1.4 Data Source
🔎 1.4.3 Pushshift - Reddit API
The Pushshift Reddit API, offers expansive access to Reddit’s historical data, bypassing the latter’s limitations on data recency and query volume. Pushshift’s API features include queries for submissions, comments, and subreddits, with data housed in its own database that’s regularly refreshed with new content from Reddit. This makes it a potent tool for researchers and developers interested in analyzing Reddit’s extensive data over long periods. For practical application, using Python with Pushshift to access Reddit data simplifies data extraction, enabling specific queries such as searching comments or submissions, filtering by subreddit, or excluding certain authors. This approach enhances research and analysis by allowing for detailed data retrieval, including the most active subreddits for a given search term or the top upvoted comments. Professor Amit Arora amassed all Reddit submissions and comments spanning from January 2022 through January 2023, and archived the data in an S3 bucket.
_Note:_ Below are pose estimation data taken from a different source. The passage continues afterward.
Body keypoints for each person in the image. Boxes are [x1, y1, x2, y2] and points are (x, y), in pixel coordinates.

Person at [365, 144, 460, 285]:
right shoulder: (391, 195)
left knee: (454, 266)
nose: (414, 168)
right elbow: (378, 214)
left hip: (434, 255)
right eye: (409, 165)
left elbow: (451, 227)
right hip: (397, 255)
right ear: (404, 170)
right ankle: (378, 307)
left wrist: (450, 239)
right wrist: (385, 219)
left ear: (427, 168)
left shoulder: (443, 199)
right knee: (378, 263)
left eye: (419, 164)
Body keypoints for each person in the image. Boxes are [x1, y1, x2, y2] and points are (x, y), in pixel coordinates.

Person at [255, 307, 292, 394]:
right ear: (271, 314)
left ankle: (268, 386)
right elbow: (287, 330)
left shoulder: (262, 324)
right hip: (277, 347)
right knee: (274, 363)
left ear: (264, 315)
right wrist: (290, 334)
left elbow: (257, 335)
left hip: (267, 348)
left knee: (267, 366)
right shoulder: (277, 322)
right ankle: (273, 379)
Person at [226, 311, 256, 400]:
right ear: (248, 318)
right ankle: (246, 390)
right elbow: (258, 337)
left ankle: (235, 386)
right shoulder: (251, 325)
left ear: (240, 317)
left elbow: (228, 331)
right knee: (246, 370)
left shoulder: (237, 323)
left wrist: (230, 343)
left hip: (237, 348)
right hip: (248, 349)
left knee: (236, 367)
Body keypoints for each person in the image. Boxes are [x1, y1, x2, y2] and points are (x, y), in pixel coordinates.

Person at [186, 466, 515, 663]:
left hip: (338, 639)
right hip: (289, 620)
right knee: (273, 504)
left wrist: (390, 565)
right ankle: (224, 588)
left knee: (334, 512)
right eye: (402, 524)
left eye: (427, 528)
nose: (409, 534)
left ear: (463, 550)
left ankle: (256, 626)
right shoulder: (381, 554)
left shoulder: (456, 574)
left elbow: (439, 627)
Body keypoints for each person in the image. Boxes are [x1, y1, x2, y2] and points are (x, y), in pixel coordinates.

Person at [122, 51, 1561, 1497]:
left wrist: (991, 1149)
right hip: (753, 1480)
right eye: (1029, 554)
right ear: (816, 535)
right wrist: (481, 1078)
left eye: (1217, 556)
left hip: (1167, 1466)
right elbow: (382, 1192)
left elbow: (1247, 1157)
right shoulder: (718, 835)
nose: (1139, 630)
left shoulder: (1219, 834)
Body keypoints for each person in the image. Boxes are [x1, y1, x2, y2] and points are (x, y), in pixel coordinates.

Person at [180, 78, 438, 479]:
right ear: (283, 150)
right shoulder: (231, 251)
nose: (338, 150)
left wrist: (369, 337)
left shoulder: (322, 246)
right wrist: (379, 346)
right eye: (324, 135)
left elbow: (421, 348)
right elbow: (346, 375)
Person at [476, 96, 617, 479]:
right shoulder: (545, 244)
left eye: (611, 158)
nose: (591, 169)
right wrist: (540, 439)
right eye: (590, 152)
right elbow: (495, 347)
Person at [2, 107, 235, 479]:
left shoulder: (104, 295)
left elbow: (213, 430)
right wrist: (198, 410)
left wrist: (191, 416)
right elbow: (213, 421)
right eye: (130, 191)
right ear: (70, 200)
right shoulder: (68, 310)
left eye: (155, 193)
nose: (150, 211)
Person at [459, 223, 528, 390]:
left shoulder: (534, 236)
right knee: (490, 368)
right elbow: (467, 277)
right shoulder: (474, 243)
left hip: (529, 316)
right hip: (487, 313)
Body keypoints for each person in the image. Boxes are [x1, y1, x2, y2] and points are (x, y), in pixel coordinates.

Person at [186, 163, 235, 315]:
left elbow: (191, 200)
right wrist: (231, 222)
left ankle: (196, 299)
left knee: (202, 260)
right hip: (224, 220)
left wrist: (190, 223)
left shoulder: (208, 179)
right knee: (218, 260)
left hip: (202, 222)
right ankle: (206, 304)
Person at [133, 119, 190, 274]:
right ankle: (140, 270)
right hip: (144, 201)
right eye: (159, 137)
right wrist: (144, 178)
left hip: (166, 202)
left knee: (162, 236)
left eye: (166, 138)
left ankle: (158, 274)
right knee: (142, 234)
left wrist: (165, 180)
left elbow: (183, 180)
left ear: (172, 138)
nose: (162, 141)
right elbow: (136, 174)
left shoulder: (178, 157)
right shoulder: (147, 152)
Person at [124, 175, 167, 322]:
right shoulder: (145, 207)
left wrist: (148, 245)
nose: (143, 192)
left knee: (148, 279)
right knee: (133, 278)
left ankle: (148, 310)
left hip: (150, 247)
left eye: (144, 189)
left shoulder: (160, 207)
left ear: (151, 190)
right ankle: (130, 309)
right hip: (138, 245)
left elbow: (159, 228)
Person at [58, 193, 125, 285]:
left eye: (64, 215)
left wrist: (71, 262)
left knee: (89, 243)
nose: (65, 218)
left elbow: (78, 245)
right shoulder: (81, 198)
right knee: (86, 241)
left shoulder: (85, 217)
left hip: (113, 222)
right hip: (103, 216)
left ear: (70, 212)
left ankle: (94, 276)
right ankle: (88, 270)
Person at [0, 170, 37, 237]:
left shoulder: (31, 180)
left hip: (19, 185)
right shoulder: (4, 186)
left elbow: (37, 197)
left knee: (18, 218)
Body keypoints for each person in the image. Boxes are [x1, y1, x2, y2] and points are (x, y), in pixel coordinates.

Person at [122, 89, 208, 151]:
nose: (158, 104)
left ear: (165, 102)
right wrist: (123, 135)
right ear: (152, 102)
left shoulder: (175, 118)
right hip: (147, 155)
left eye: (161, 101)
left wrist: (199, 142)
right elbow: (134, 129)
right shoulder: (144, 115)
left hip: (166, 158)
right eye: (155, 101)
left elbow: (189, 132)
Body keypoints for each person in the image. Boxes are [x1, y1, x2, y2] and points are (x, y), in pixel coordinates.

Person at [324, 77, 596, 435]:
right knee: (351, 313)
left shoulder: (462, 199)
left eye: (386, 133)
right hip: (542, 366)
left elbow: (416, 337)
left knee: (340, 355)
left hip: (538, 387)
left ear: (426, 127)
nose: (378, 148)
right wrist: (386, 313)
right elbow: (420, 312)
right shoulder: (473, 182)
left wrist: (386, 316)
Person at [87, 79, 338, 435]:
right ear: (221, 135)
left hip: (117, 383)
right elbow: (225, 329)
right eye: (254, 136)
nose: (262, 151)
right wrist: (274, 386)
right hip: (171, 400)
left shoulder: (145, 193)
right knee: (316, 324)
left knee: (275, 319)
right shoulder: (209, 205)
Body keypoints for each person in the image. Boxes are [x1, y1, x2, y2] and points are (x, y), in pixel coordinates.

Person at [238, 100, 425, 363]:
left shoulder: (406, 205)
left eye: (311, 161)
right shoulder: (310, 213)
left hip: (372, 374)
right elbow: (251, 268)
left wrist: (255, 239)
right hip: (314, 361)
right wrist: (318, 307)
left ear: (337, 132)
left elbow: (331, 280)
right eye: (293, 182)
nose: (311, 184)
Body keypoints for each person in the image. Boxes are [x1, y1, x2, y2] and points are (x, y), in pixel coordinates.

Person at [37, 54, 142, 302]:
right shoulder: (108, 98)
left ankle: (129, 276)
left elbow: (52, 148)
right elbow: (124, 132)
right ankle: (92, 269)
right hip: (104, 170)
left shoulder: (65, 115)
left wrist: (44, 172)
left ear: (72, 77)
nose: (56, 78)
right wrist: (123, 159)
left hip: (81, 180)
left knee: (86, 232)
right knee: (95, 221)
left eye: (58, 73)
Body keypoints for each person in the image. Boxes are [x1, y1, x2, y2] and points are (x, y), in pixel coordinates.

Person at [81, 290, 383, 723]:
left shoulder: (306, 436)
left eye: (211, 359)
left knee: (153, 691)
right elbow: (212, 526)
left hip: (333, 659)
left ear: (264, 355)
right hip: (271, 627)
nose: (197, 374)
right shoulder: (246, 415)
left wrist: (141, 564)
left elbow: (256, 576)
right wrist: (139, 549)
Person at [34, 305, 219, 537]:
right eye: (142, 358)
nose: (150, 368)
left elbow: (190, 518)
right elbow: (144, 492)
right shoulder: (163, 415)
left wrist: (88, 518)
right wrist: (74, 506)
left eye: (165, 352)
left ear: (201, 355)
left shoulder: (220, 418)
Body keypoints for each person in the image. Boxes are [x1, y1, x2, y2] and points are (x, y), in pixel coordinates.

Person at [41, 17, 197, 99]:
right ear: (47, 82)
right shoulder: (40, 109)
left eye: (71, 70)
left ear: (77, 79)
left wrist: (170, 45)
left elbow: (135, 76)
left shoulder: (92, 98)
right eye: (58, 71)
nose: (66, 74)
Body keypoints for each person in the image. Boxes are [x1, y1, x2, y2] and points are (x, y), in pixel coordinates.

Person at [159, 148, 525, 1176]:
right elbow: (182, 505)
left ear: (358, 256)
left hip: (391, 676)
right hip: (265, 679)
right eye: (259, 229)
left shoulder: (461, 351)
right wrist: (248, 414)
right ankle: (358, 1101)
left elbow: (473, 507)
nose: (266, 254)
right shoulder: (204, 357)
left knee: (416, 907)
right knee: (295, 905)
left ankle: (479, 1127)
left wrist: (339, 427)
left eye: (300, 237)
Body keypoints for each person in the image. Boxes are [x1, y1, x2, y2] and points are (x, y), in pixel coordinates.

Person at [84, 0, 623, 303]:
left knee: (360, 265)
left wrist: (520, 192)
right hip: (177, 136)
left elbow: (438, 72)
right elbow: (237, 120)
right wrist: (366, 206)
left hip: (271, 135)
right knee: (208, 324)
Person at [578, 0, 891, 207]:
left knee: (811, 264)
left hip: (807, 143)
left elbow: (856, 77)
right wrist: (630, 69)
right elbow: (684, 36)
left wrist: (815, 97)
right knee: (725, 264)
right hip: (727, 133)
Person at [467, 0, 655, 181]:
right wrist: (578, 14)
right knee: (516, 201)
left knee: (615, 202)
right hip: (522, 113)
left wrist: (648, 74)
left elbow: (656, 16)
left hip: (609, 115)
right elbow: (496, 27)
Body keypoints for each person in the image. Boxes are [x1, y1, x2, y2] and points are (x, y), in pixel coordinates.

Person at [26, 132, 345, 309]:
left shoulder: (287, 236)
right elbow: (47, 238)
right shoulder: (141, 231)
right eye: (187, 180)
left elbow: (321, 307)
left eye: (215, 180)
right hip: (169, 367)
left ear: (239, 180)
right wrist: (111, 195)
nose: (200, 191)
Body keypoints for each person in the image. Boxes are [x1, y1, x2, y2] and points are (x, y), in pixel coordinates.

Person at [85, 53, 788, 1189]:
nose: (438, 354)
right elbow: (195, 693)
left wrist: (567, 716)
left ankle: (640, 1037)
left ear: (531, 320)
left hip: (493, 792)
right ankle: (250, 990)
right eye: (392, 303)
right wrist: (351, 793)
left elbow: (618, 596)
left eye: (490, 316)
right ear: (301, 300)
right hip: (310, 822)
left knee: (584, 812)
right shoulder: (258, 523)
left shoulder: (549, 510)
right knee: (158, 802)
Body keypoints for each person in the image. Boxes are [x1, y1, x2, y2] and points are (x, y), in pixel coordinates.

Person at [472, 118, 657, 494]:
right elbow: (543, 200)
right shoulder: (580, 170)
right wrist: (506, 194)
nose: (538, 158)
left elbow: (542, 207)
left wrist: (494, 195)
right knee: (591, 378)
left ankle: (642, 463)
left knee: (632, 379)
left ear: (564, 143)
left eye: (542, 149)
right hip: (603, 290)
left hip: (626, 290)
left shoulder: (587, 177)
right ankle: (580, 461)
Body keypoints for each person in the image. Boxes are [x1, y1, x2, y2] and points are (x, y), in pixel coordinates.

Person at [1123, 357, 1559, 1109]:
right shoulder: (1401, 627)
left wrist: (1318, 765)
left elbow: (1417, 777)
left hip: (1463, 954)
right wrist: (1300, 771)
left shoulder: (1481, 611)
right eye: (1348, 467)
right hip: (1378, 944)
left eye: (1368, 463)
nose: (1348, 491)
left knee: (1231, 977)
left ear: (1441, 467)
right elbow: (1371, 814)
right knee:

đź’ą 1.4.4 CryptoCompare - External Dataset
To augment our analysis of Reddit conversations, we utilized the Cryptocompare API for retrieving historical hourly price data of Dogecoin and Bitcoin for the entirety of 2022. This approach allowed us to use these cryptocurrencies as indicators for the wider crypto market’s trends over the year. Given the API’s restriction of 2000 records per request, we initiated six separate queries to ensure we captured the full annual span comprehensively. The culmination of these efforts yielded a dataset consisting of 8762 entries for each cryptocurrency, offering an in-depth perspective on Dogecoin’s price fluctuations in comparison to the broader market dynamics. This meticulous collection of data underscores the intricate relationship between social media discourse and market performance within the cryptocurrency sector.